A small army of waiters impeccably served our soup and salad courses and a fresh lemon sorbet had been served as a palate cleanser prior to the main course. The waiters were queuing up in their assigned positions to accept the main course from the battalion of cooks on the line as bus boys hurriedly returned with the empty sorbet cups.
 
After receiving the signal from the Head Waiter that the last of the sorbet cups had been removed, I directed the serving of the main course. Everything was moving quickly as each waiter picked up their required number of plates, delivering them to the guests and returning to the kitchen for their next tray.  I couldn't have asked for a smoother operation. Everything was functioning like a Swiss watch and then.....
 
Tom, my Executive Sous Chef, yells out from behind the line, "Where's the chicken?"  A sudden flurry of activity ensued with cooks and wait staff looking in each of the numerous holding ovens.  "I can't find anymore chicken!" Tom yells at me.  "What?" I exclaim, "How can that be?  We counted the pieces ourselves?"  Tom ran to the walk-in refrigerator, opened the door, paused and I could tell from my perch across the room, as his shoulders slumped forward, that he had found the missing chicken.
 
Disaster had struck. We were two thirds of the way through our dinner service when we ran out of cooked Coq au Vin.  There remained, on the very top shelf of the walk-in, two large boxes of ready-to-cook chicken that Tom sheepishly brought out into the kitchen.
 
In the meantime, my carefully orchestrated food service plan went out the window as the army of waiters began to back up around me.

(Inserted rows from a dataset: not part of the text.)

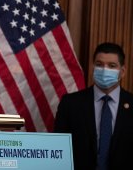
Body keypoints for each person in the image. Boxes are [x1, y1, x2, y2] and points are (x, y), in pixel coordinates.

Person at [54, 42, 133, 170]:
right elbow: (58, 149)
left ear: (122, 72)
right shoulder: (70, 104)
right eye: (99, 64)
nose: (104, 70)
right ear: (92, 68)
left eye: (112, 66)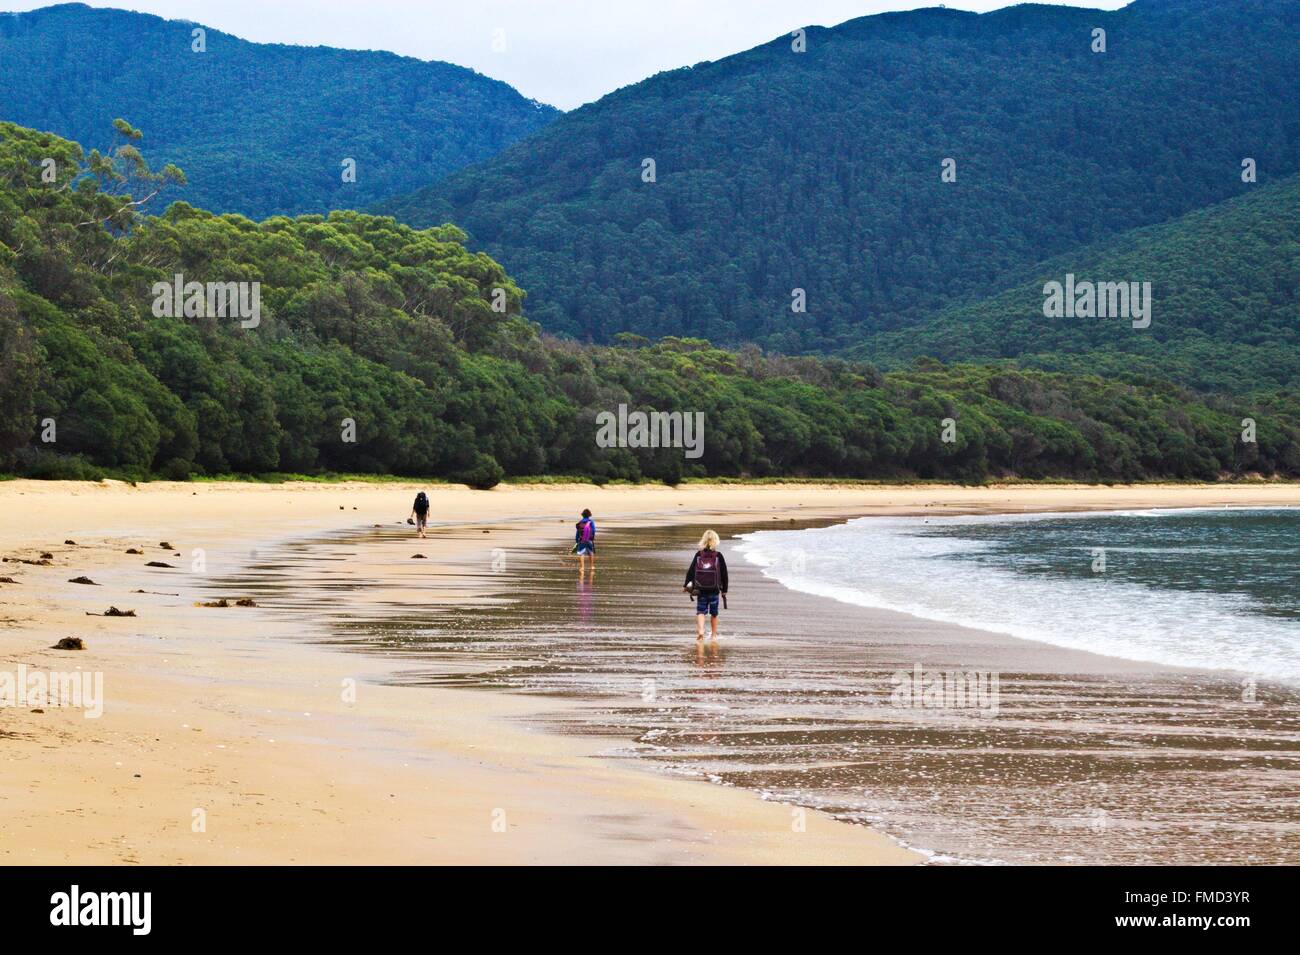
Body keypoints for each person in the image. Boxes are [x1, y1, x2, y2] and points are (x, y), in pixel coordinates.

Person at [684, 529, 728, 651]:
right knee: (714, 613)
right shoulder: (718, 556)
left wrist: (685, 585)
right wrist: (724, 590)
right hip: (714, 589)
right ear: (716, 541)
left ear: (703, 540)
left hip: (701, 588)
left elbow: (691, 570)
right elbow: (724, 574)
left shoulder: (699, 555)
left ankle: (701, 631)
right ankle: (713, 635)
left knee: (701, 611)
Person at [574, 509, 596, 573]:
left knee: (581, 553)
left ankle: (582, 567)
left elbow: (577, 532)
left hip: (582, 540)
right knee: (591, 553)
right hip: (589, 539)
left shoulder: (580, 522)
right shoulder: (591, 522)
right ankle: (591, 566)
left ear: (582, 515)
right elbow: (594, 530)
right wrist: (592, 537)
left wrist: (577, 540)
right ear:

Quickly a flurry of activity occurred behind the line as Sous Chefs, Cooks, Sauciers and assistants ran to turn on the vast array of deep fryers, ovens, grills and broilers that had been cold for hours.  Frantically we ran to the coolers to see what we could serve.
 
Fortunately for us, we never knew exactly how many people we were going to have for lunch the next day until 3:00 PM the day prior.  Consequently, it was necessary to always have on hand, and ready to go at a moments notice, some kind of entree for a thousand people.  In this case, I had a couple of large Steamship Rounds of Beef, fully cooked and needing only to be heated.
 
While my staff quickly sliced and heated the Roast Beef, I calmed the waiters, reorganized the lines, and within ten minutes we were serving again.  I made certain that the Roast Beef substitute was only served to tables that had not already received some of the Coq au Vin and everyone acted like this was totally normal.  Of course we knew, and any discriminating palate could surely tell, the difference between Au Jus and Coq au Vin sauce.
 
None of the guests even commented about the change in menu and the head table even sent their "compliments to the Chef." Of course for all that mattered I could have just fed everyone Peanut Butter Sandwiches that day since the movie they were screening was Star Wars, the year's biggest hit.
 
I found out later that during lunch that fateful day, a waiter, needing an empty cart, had entered the cook's walk-in, placed the two boxes of chicken on the top shelf and taken the cart.  Nobody thought to count the chicken a second time and everyone just assumed that we had cooked all the chicken.
 
To this day, I have never made that mistake again.  I ALWAYS personally count the entree TWICE!